[Data excerpts]
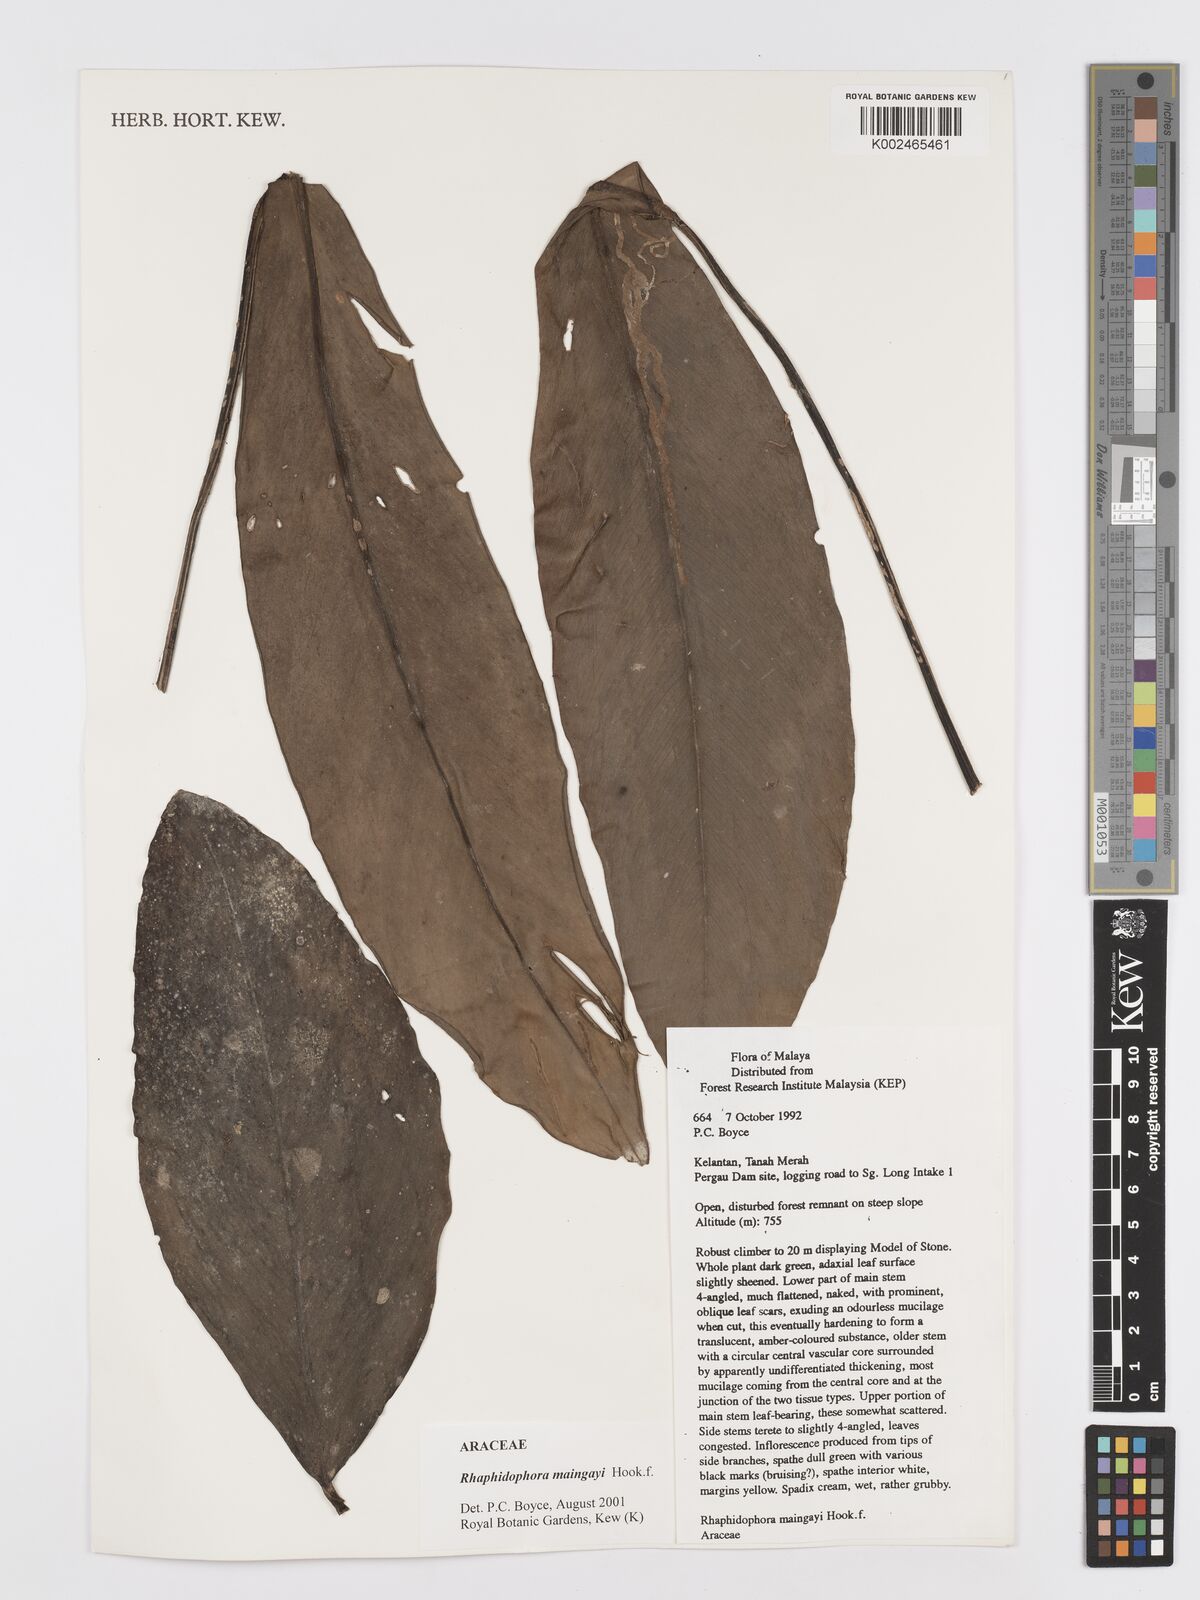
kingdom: Plantae
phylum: Tracheophyta
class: Liliopsida
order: Alismatales
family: Araceae
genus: Rhaphidophora
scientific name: Rhaphidophora maingayi
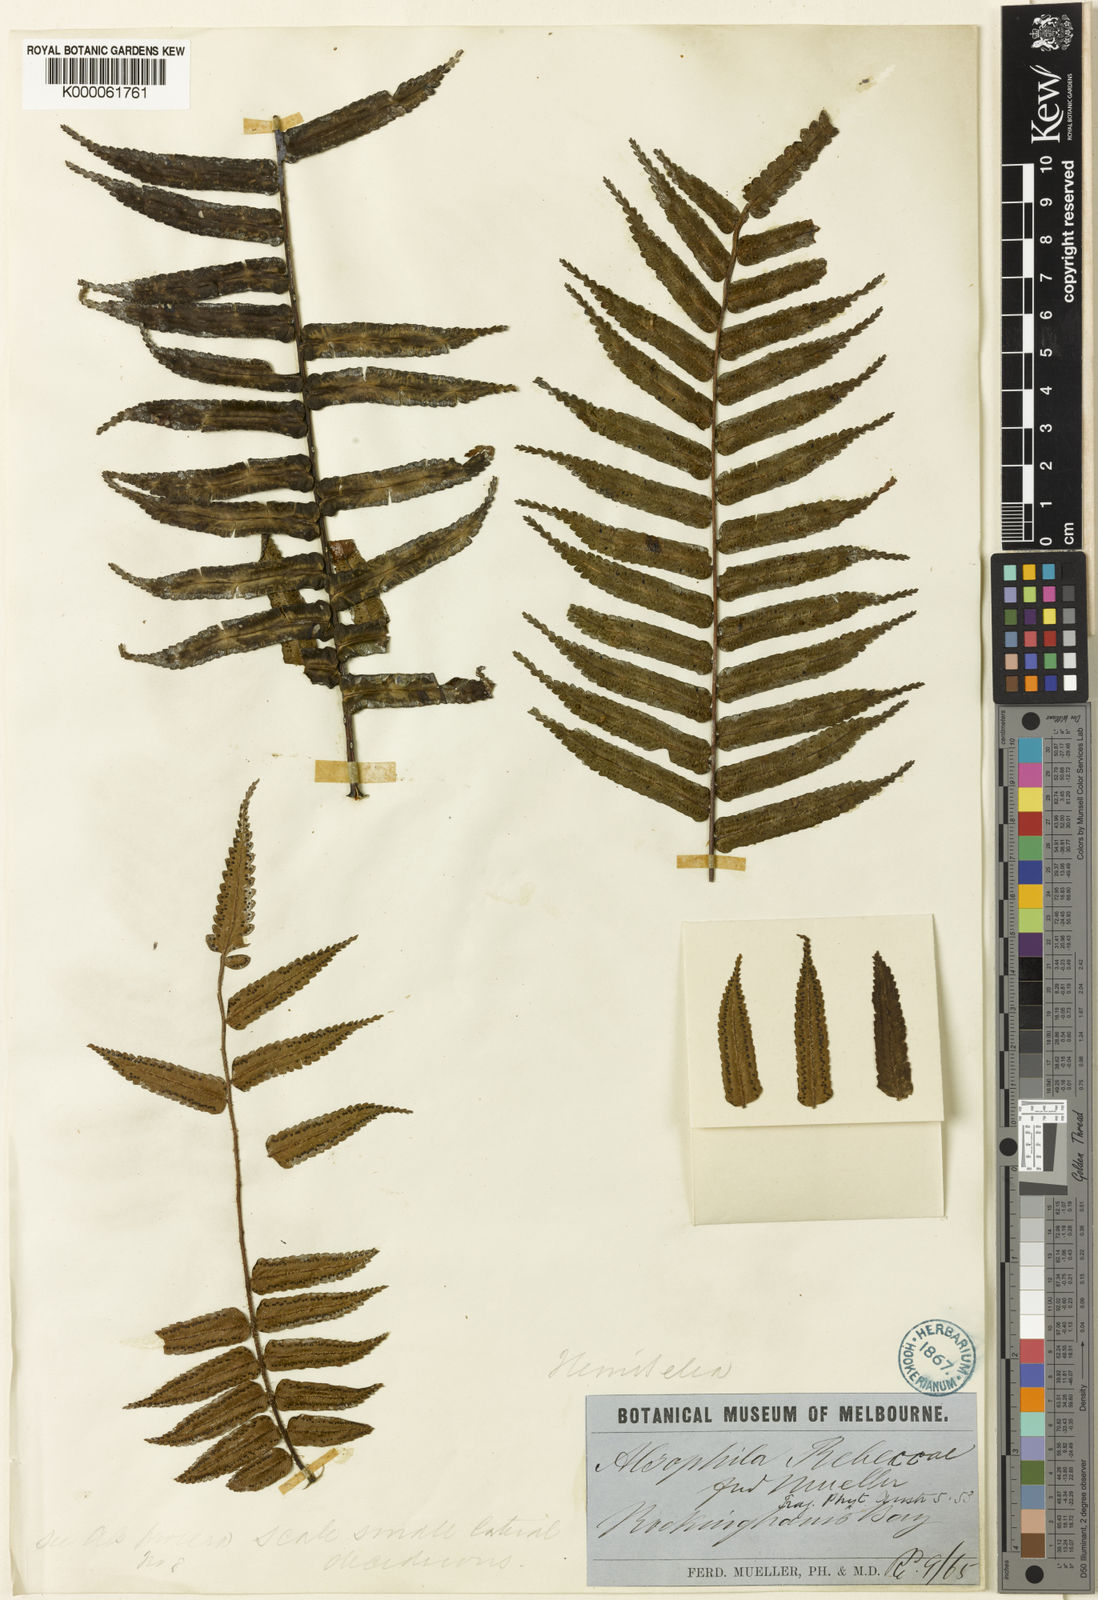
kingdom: Plantae
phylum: Tracheophyta
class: Polypodiopsida
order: Cyatheales
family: Cyatheaceae
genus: Gymnosphaera
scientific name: Gymnosphaera rebeccae
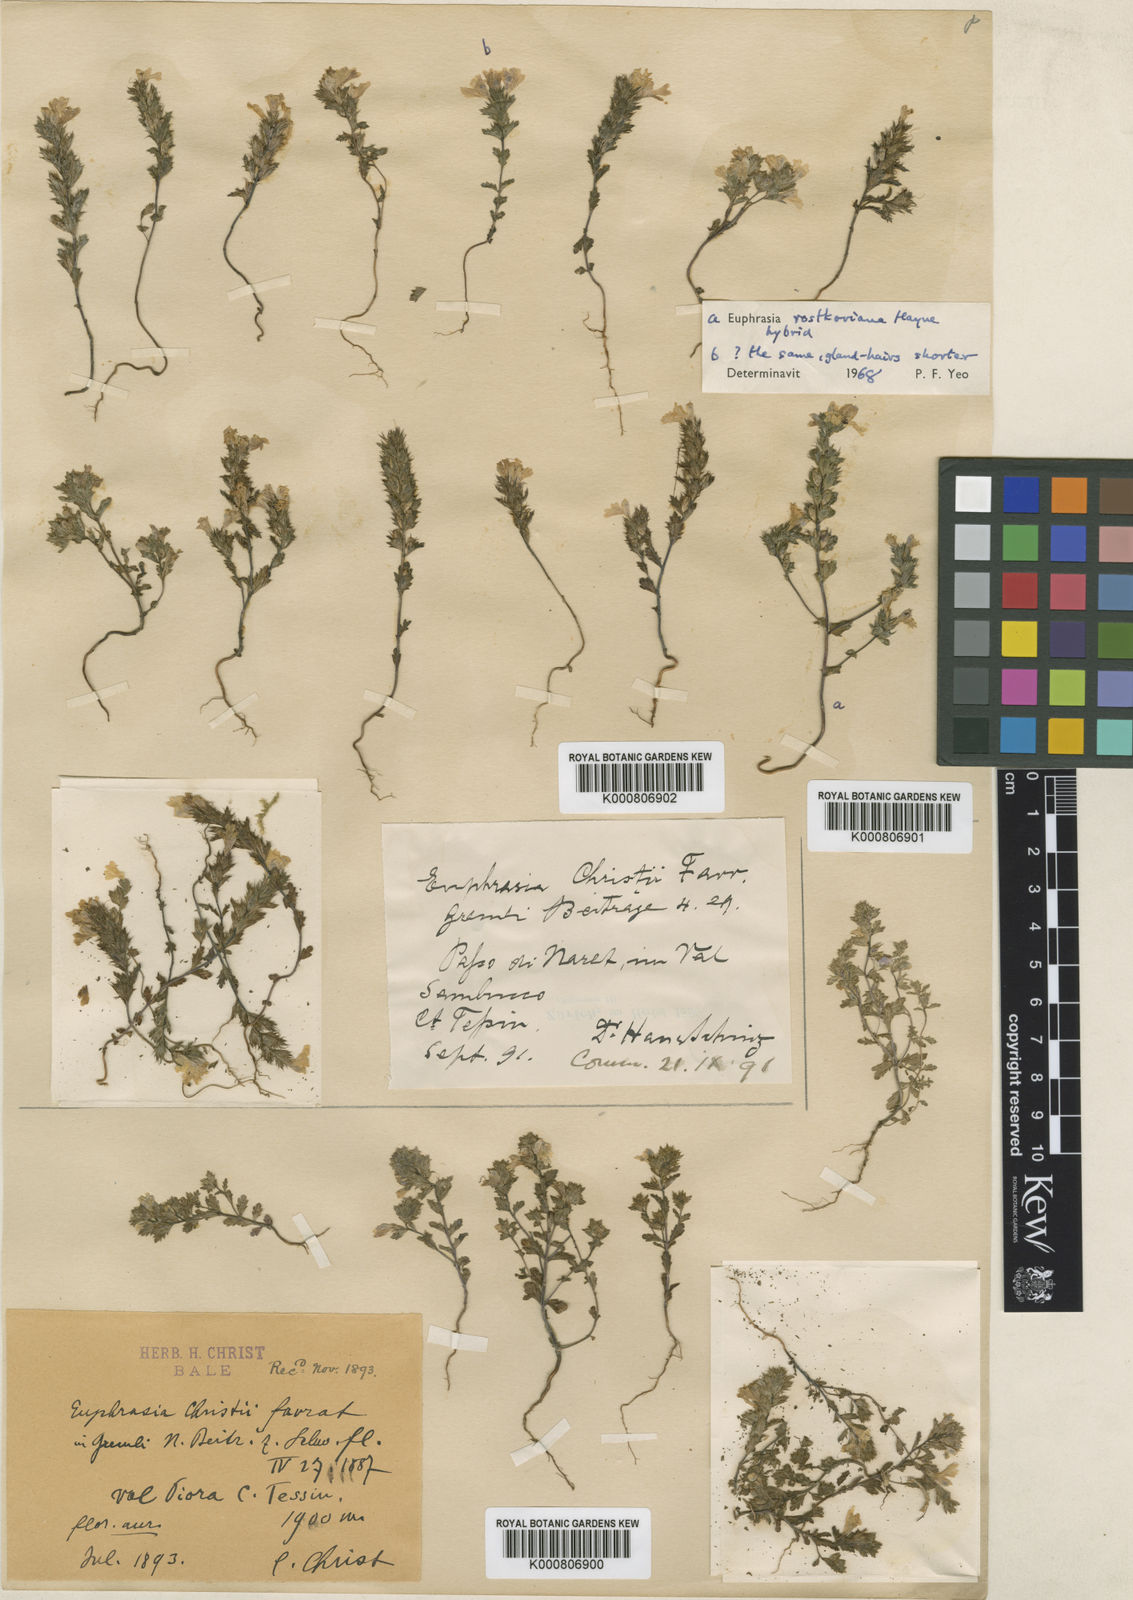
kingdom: Plantae
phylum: Tracheophyta
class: Magnoliopsida
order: Lamiales
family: Orobanchaceae
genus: Euphrasia
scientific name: Euphrasia christii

→ Exercise goal: Reproduce the taxonomy lines of every row above word for word, leaving out the pictures.

→ Exercise answer:
kingdom: Plantae
phylum: Tracheophyta
class: Liliopsida
order: Alismatales
family: Araceae
genus: Rhaphidophora
scientific name: Rhaphidophora maingayi
kingdom: Plantae
phylum: Tracheophyta
class: Polypodiopsida
order: Cyatheales
family: Cyatheaceae
genus: Gymnosphaera
scientific name: Gymnosphaera rebeccae
kingdom: Plantae
phylum: Tracheophyta
class: Magnoliopsida
order: Lamiales
family: Orobanchaceae
genus: Euphrasia
scientific name: Euphrasia christii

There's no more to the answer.